_What is required_
List each of the lines below that contains the string "genus", copying every one in full.

_The records_
^^^^^^^^^^^^^^^^
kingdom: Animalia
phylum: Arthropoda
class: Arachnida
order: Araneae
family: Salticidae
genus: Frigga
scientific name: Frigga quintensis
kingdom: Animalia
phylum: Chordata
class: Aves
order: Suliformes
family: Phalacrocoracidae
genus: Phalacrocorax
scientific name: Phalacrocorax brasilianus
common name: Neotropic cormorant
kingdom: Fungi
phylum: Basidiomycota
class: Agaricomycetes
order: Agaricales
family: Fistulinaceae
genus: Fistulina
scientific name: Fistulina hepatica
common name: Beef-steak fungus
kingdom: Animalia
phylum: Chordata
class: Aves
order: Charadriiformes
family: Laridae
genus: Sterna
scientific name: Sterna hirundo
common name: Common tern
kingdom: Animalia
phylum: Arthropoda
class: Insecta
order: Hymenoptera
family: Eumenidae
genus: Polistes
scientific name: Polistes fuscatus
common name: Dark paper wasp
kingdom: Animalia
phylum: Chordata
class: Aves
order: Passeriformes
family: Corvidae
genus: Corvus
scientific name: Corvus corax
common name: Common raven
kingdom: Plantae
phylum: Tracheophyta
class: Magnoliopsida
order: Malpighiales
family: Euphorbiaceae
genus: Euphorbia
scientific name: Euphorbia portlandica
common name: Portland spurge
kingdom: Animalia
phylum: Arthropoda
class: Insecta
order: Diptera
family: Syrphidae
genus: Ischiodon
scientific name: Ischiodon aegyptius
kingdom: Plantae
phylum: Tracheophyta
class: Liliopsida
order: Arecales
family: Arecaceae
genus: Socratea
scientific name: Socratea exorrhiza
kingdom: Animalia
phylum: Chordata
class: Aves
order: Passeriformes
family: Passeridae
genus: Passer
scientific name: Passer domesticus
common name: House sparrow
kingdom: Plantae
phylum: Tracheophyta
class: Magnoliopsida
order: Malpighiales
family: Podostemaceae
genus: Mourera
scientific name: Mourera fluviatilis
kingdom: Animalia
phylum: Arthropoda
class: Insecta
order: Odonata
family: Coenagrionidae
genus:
^^^^^^^^^^^^^^^^
_Exercise solution_
genus: Frigga
genus: Phalacrocorax
genus: Fistulina
genus: Sterna
genus: Polistes
genus: Corvus
genus: Euphorbia
genus: Ischiodon
genus: Socratea
genus: Passer
genus: Mourera
genus:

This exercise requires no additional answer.